Tempo is often overlooked but absolutely critical for consistency. A metronome app set to 60 beats per minute creates a rhythmic cadence that many pros use during practice. Your backswing should take one beat and your forward stroke another beat, creating a smooth 1-2 rhythm. Maintain this tempo whether you’re stroking a two-footer or a 30-footer and you’ll notice significantly fewer misses. Tempo consistency prevents the rushed strokes that plague amateurs when they’re nervous. Speed up when nervous, and your mechanics deteriorate immediately.
Mental pressure is the elephant in the room that separates practice results from tournament results. The pressure putt drill isolates this skill. For every putt inside five feet, assign it tournament significance. Decide that if you make ten in a row, you’ve won a club championship. Miss one and start over. This replicates the mental intensity of high-stakes moments. After a few sessions, your nervous system adapts to pressure and those clutch putts start falling more consistently. Jordan Spieth practices this religiously because he’s made a living on Tour from closing out tournaments.
PGA Tour players who rank in the top 10 for strokes gained: putting average nearly 1.2 strokes better per round than the field. In the last five Masters tournaments, winners gained an average of 4.8 strokes on the field through putting alone. Consistent practice of alignment drills can reduce three-putts by up to 40 percent according to coaching data from Tour academies. Players like Rory McIlroy improved their putting average by 0.3 strokes per round after incorporating ladder-style distance work. Short putt success rates above 95 percent inside 5 feet correlate strongly with major championship victories on the PGA Tour.
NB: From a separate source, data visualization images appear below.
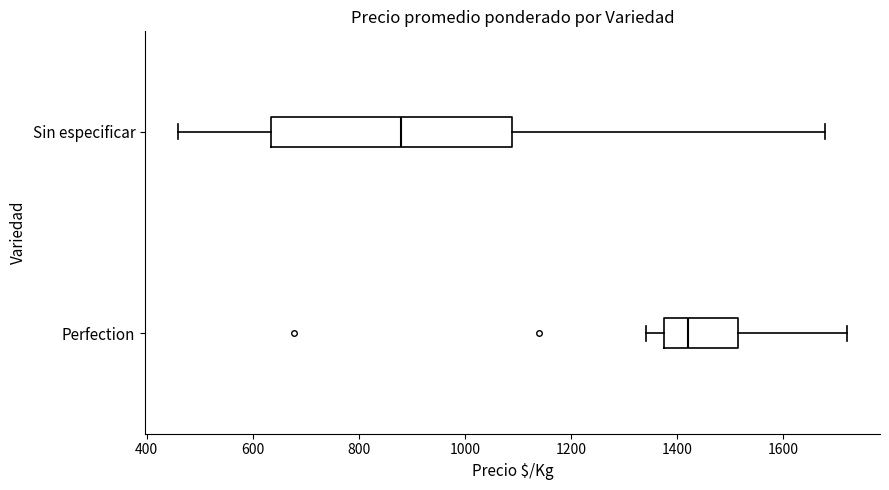

Where does the left whisker of the box for Sin especificar end on the x-axis? The values are not printed on the chart, so give them approximately, as read against the axis.

460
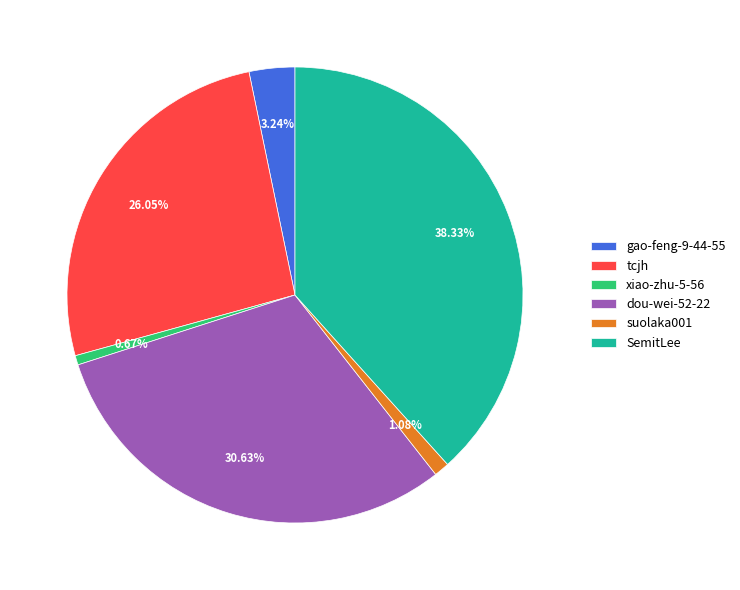

To the nearest percent, what is the difference between the largest and smallest slice percentages?

38%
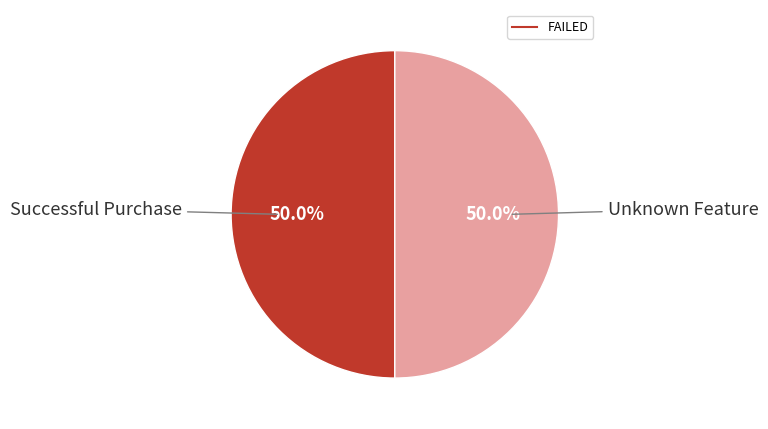

How many segments does this pie chart have?

2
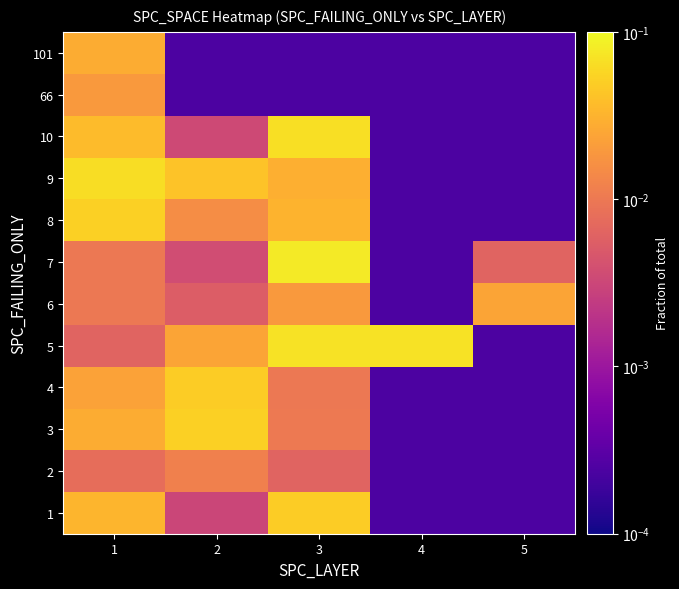

Reading left to right, extract all data points from this chart.

1: 1=0.0	2=0.0	3=0.0	4=0.0	5=0.0
2: 1=0.0	2=0.0	3=0.0	4=0.0	5=0.0
3: 1=0.0	2=0.1	3=0.0	4=0.0	5=0.0
4: 1=0.0	2=0.0	3=0.0	4=0.0	5=0.0
5: 1=0.0	2=0.0	3=0.1	4=0.1	5=0.0
6: 1=0.0	2=0.0	3=0.0	4=0.0	5=0.0
7: 1=0.0	2=0.0	3=0.1	4=0.0	5=0.0
8: 1=0.1	2=0.0	3=0.0	4=0.0	5=0.0
9: 1=0.1	2=0.0	3=0.0	4=0.0	5=0.0
10: 1=0.0	2=0.0	3=0.1	4=0.0	5=0.0
66: 1=0.0	2=0.0	3=0.0	4=0.0	5=0.0
101: 1=0.0	2=0.0	3=0.0	4=0.0	5=0.0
Tracking your performance is essential for meaningful improvement. Keep a log of your drill results: how many putts you made from each distance, which breaking putt angles give you trouble, and which tempo feels most natural. Review this data weekly and adjust your practice priorities accordingly. If you’re missing more three-footers than acceptable, spend more time on the clock drill. If lag putting is costing you strokes, dedicate an entire session to 40-foot putts. Deliberate practice focused on your weaknesses produces far better results than random putting.
The surface you practice on matters too. Whenever possible, practice on greens with similar speed and slope to courses you typically play. Practicing exclusively on dead-flat, slow greens won’t prepare you for bent grass running at 11 on the Stimpmeter. If your club’s practice green doesn’t challenge you enough, find a course with tournament-quality greens for occasional sessions. This real-world practice translates directly to lower scores when it counts.
Put these into your routine and the results show up fast, whether you’re chasing a club championship or just trying to break 80. Stay patient, log your makes, and adjust as you go.